The number of patients included in
our study was relatively small, however, the results were quite comparable to
larger studies. The study was of a cross-sectional design, which limits
interpretation of the results with respect to cause and effect. Also, the study
included subjects with different onset, severity and treatment modalities of
CRF which may have a potential influence on the results. Echocardiographic
measurements were not done at the same cardiac cycle; but careful consideration
was taken to obtain measurements at cycles with a nearly equal R-R interval.

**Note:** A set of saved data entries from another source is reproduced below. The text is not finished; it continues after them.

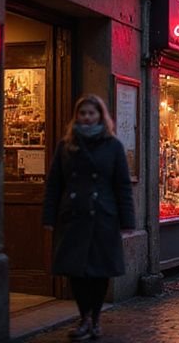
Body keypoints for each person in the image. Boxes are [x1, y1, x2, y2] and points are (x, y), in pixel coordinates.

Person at [42, 94, 135, 341]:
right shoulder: (66, 145)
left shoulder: (113, 145)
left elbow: (122, 185)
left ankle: (95, 319)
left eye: (91, 113)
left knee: (99, 271)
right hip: (73, 215)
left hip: (103, 216)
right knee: (76, 271)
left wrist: (127, 221)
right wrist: (49, 216)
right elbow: (54, 183)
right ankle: (84, 318)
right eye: (82, 113)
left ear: (100, 116)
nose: (86, 117)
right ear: (77, 116)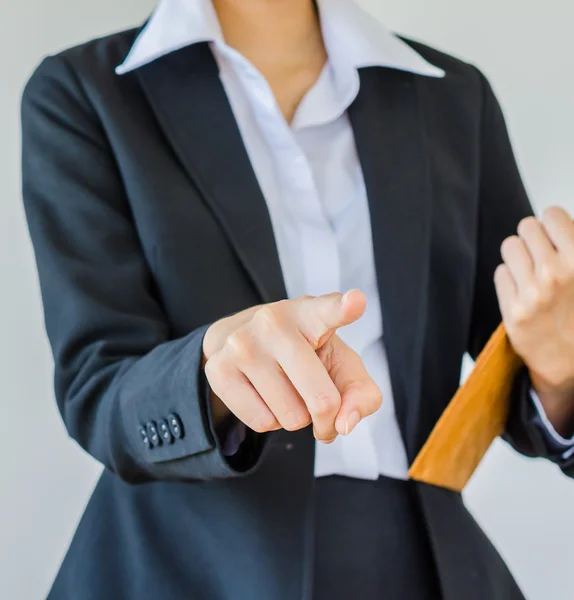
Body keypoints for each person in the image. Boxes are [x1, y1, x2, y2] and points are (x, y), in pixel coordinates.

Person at [21, 0, 574, 598]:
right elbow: (98, 387)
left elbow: (517, 359)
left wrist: (558, 367)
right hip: (187, 565)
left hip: (420, 559)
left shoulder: (452, 98)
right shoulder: (85, 92)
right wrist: (213, 370)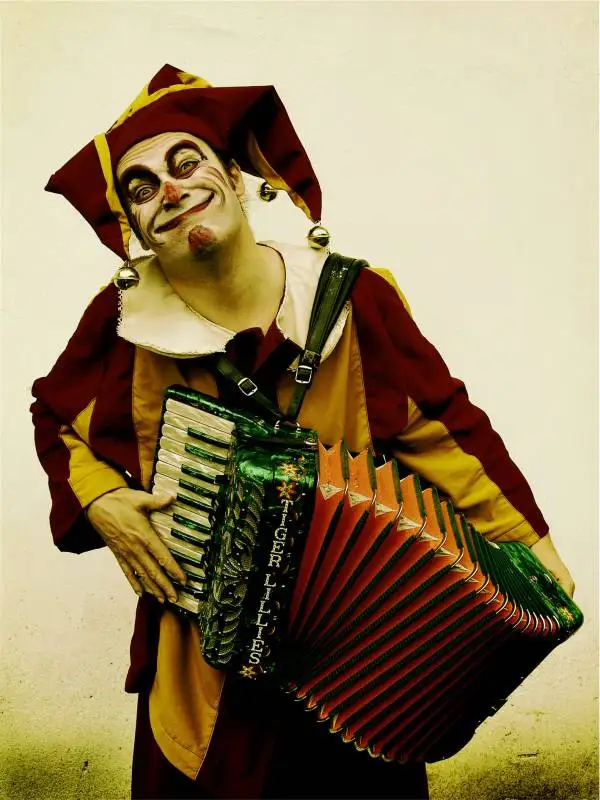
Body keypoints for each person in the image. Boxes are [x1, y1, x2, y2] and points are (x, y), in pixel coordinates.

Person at [31, 64, 575, 800]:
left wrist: (534, 552)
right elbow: (57, 419)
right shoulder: (121, 324)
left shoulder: (356, 301)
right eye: (141, 186)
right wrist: (101, 500)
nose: (170, 189)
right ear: (134, 226)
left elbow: (446, 430)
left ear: (234, 174)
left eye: (186, 162)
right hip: (203, 680)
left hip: (361, 663)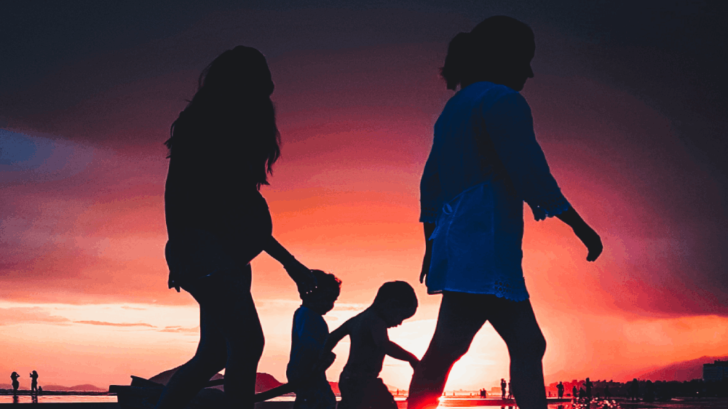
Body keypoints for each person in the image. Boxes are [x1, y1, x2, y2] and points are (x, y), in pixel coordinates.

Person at [407, 15, 603, 409]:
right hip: (485, 239)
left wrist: (431, 242)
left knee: (504, 344)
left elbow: (431, 182)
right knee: (468, 347)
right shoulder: (503, 100)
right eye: (525, 60)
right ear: (503, 58)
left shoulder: (454, 107)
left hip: (461, 238)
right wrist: (580, 226)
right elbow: (530, 171)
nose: (530, 73)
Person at [155, 46, 316, 409]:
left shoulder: (237, 128)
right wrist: (180, 247)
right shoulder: (204, 123)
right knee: (246, 342)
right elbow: (176, 191)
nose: (270, 89)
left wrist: (290, 263)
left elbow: (242, 214)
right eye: (262, 80)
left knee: (214, 353)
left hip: (229, 253)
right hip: (203, 249)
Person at [318, 281, 419, 409]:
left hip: (347, 378)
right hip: (364, 380)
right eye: (401, 317)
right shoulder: (376, 320)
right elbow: (384, 344)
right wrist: (410, 358)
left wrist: (321, 356)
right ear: (390, 305)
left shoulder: (357, 319)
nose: (399, 323)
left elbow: (332, 337)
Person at [286, 270, 341, 409]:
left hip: (310, 369)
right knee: (321, 400)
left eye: (333, 300)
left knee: (321, 399)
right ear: (310, 294)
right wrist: (326, 353)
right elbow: (306, 341)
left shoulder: (311, 315)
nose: (330, 304)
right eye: (327, 298)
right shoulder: (306, 314)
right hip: (304, 369)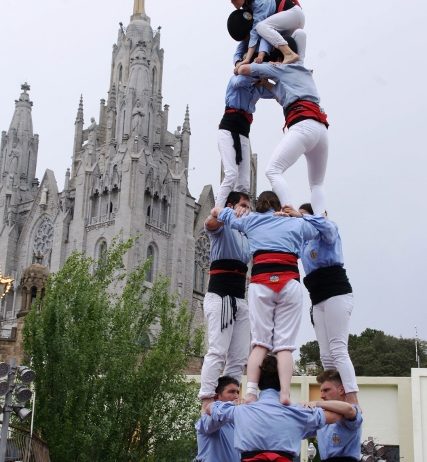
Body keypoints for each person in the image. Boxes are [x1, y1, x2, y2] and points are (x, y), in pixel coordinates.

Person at [214, 190, 318, 405]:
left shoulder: (250, 220)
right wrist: (297, 216)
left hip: (261, 282)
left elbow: (218, 212)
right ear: (279, 206)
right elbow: (317, 228)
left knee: (260, 343)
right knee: (285, 346)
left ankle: (251, 392)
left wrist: (237, 211)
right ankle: (285, 394)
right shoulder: (294, 223)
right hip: (289, 280)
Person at [237, 34, 329, 215]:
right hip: (321, 129)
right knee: (317, 184)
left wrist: (254, 61)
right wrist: (268, 84)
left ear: (278, 58)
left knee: (273, 170)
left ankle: (288, 212)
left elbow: (244, 71)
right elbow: (300, 35)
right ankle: (321, 221)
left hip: (303, 126)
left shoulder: (281, 68)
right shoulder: (301, 70)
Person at [207, 355, 356, 462]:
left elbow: (210, 407)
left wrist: (235, 404)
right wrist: (317, 404)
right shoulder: (299, 412)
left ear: (258, 382)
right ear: (285, 381)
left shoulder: (239, 410)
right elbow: (341, 414)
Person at [284, 203, 358, 404]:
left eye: (305, 217)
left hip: (336, 291)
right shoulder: (303, 242)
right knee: (325, 355)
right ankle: (334, 397)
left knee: (338, 349)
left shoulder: (327, 231)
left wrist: (303, 216)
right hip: (317, 298)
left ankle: (352, 399)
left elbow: (328, 227)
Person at [198, 191, 251, 410]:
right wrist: (225, 212)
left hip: (240, 299)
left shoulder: (246, 232)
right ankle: (207, 398)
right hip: (220, 297)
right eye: (244, 205)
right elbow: (209, 223)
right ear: (231, 205)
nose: (247, 209)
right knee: (218, 351)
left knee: (238, 356)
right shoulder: (222, 225)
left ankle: (230, 397)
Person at [216, 74, 274, 208]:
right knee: (231, 174)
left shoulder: (257, 89)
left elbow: (276, 92)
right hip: (228, 130)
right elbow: (239, 81)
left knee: (244, 183)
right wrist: (258, 77)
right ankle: (218, 210)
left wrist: (278, 77)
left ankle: (239, 214)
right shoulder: (236, 79)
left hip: (244, 133)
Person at [307, 370, 363, 461]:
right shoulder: (323, 414)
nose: (322, 395)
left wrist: (317, 403)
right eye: (321, 391)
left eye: (326, 390)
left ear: (341, 390)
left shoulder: (351, 409)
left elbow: (349, 410)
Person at [195, 376, 241, 462]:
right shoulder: (206, 419)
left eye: (237, 392)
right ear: (217, 396)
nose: (236, 396)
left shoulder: (233, 423)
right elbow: (215, 418)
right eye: (231, 392)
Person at [228, 1, 277, 68]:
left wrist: (260, 56)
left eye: (247, 37)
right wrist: (237, 63)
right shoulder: (245, 41)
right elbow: (238, 52)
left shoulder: (260, 29)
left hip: (269, 54)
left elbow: (264, 40)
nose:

Additionally, our results were based only on 2D echocardiographic technique
which is inferior to 3D echocardiography or magnetic resonance imaging-based
measurements. Additionally, STE needs image acquisition with high technical
quality which is not always possible in the clinical setting. Finally, accurate
estimation of the volume status pre- and post-dialysis was not done. So,
further studies are required.
HD patients had a significant
increase in the prevalence of cardiovascular risk factors such as HTN and DM.
They also had impaired RV systolic function, as evidenced by decreased TAPSE,
FAC and Tri S`. And impaired diastolic function, as evidenced by decreased
tricuspid E/A ratio, E`/A? ratio and increased tricuspid A wave velocity. They
also had higher incidence of LVH and increased LA diameter, which are
associated with LV diastolic dysfunction. Additionally, they had increased incidence
of PHT. And finally, they have decreased RV strain and strain rate values.
RV strain and strain rate showed
positive correlation with TAPSE and FAC, and negative correlation with age, LA
diameter and SPAP. Speckle tracking echocardiography is an emerging new
technique that can be used for early detection and follow up of RV dysfunction
in HD patients, as it has the advantage of detecting early and subclinical
changes.
The author(s) declared no potential
conflicts of interest with respect to the research, authorship, and/or
publication of this article.
The author(s) received no financial
support for the research, authorship, and/or publication of this article.